Imageomics / bioclip

This is the repository for the BioCLIP model and the TreeOfLife-10M dataset [CVPR'24 Oral, Best Student Paper].
https://imageomics.github.io/bioclip/
Other
166 stars 14 forks source link

How to solve the slow inference problem with multiple categories? #20

Closed ccc524 closed 4 months ago

ccc524 commented 4 months ago

Thank you very much for open-sourcing your model for us to learn from. I am facing a small issue and would appreciate your help. I want to infer a specific category name from a batch of images (there are about 6000 categories), and I only need the most confident one. However, the process is too slow because it seems to compute all 6000 categories. How can I resolve this? 2

Thank you!

hlapp commented 4 months ago

Hi - if you only want to use the model for inference (rather than fine-tuning, further training, or something similar), have you tried using pybioclip? It might be easier to install/deploy/use.

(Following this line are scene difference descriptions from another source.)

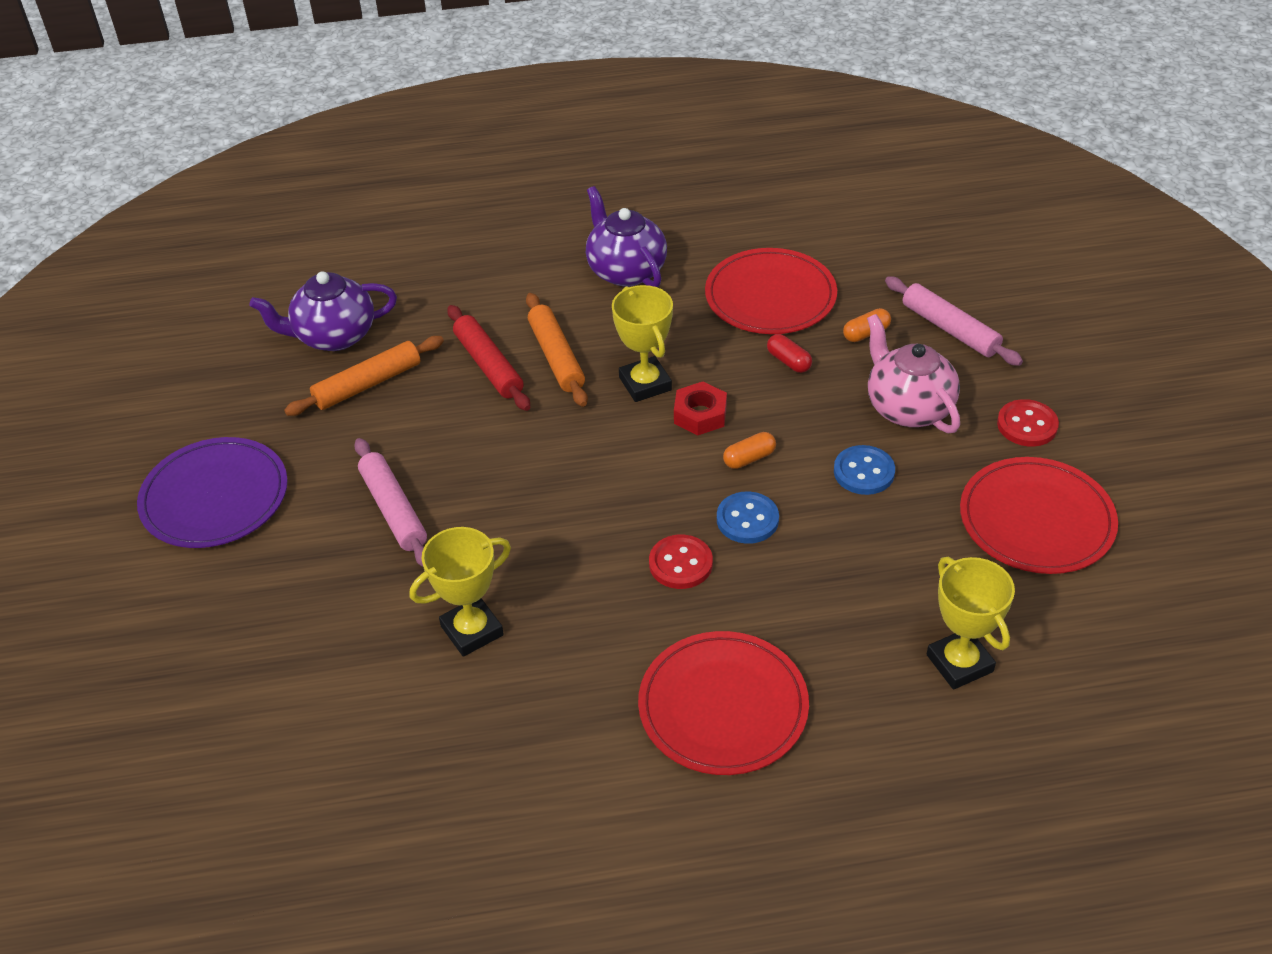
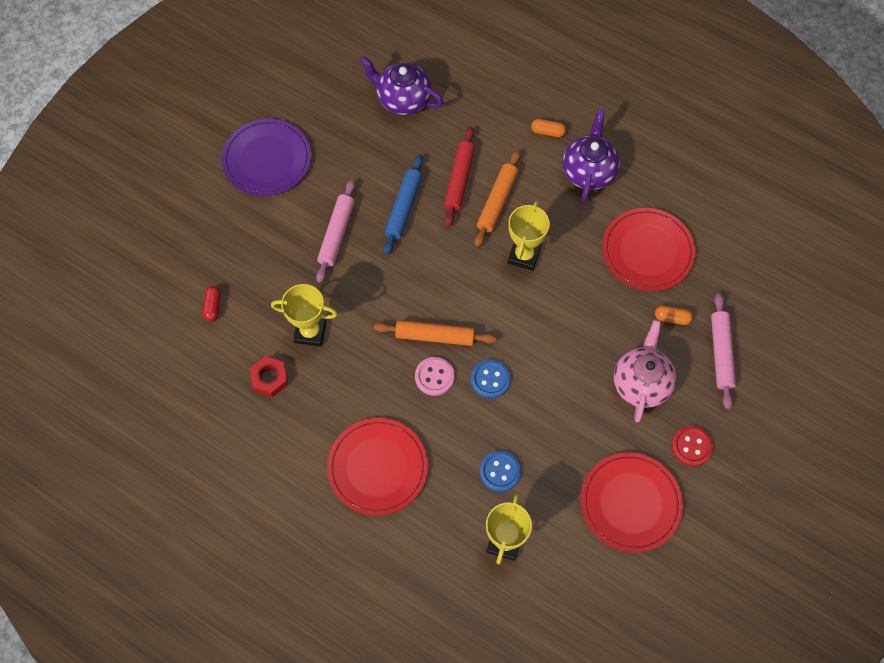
camera: 40 degrees right, 20 degrees up
orange rolling pin [284,336,444,416] -> orange rolling pin moved to [374,320,496,346]
red button [649,534,713,589] -> pink button [415,357,455,396]
red nut [674,382,727,435] -> red nut moved to [250,356,288,397]
orange capsule [723,432,776,469] -> orange capsule moved to [531,119,566,137]
red capsule [767,334,812,373] -> red capsule moved to [203,286,221,322]
blue button [834,445,895,495] -> blue button moved to [480,451,521,492]
none -> blue rolling pin [383,154,423,255]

That said, pybioclip (as the name suggests) doesn't really do anything wildly different from the model inference code here. If I understand you correctly, you want to supply 6000 categories of your own and have it predict from among those? The part that takes substantially more time than the default "open-ended classification" (which uses the classes we trained on, for which the embeddings are already computed) is, in my understanding, embedding the custom classes, especially if you don't have a GPU. There's no way around that.

However, this step should have to be done only once for the batch. I'm not sure whether pybioclip actually does this indeed only once (cc @johnbradley), or how the code here behaves.

johnbradley commented 4 months ago

@hlapp pybioclip does not cache the category embeddings, it has the same logic as https://huggingface.co/spaces/imageomics/bioclip-demo. It would be simple to start caching them.

One other thing to note is that bioclip generates 80 embeddings for each category. So for 6000 categories you end up with 480000 text embeddings. bioclip has templates that it applies to each category: https://github.com/Imageomics/pybioclip/blob/d6ebb1d2e8516a420387b08cf8f2017c9056a852/src/bioclip/predict.py#L22-L102

hlapp commented 4 months ago

pybioclip does not cache the category embeddings

@johnbradley am I right that by not caching you mean the category embeddings would be recomputed between one invocation of the program (bioclip as provided by pybioclip) and the next, but would not need to be recomputed between predicting one image and the next within the same invocation? I.e., for a given batch of images, it's only computed once in pybioclip, right?

johnbradley commented 4 months ago

Text embeddings are calculated for each image image processed. This is really inefficient, but pre-existing logic.

johnbradley commented 4 months ago

I created https://github.com/Imageomics/pybioclip/issues/15 to address the caching problem in pybioclip.

johnbradley commented 4 months ago

@ccc524 pybioclip now has changes to cache the text embeddings. The changes apply to both the command line tool and the python API. Given you are using 6000 categories the python API may be easier to work with.

In my testing using a GPU sped up creating the text embeddings. So assuming you have a cuda graphics card you could run something similar to this:

from bioclip import CustomLabelsClassifier

classifier = CustomLabelsClassifier(["duck","fish","bear"], device="cuda")
predictions = classifier.predict("Ursus-arctos.jpeg")
for prediction in predictions:
   print(prediction["classification"], prediction["score"])

Please see the updated documentation: https://github.com/Imageomics/pybioclip?tab=readme-ov-file#predict-from-a-list-of-classes

hlapp commented 4 months ago

Thanks @johnbradley. Perhaps we can close this issue now? @samuelstevens @thompsonmj any votes?

thompsonmj commented 4 months ago

Yes, I believe this addresses this issue adequately. To be clear for @ccc524, we expect with pybioclip #16 that the first iteration of the image batch to still be slow for instantiating all the text embeddings (though faster using a CUDA device). However, subsequent iterations over images in the session's batch will be faster due to the text embedding cache.

I might suggest as a further improvement for a new issue: the text embeddings cache to be optionally saved to disk and an option to load these from a specified filepath rather than recomputing if the category list is reused.

samuelstevens commented 4 months ago

The demo code is expected to be demo code only, and I had originally expected users to read and modify the code as necessary for particular use cases. But it seems to be a common issue that no-one is modifying the demo code, simply using as is.

Saving embeddings to disk is an example of writing application-specific code, and while I am happy to make an example of this, I don't think this should be the default demo code.

hlapp commented 4 months ago

Thanks @samuelstevens, seems like you agree this is out of scope here, especially now that it's available in pybioclip. Thanks @ccc524 for bringing this to our attention and thereby prompting the change in pybioclip!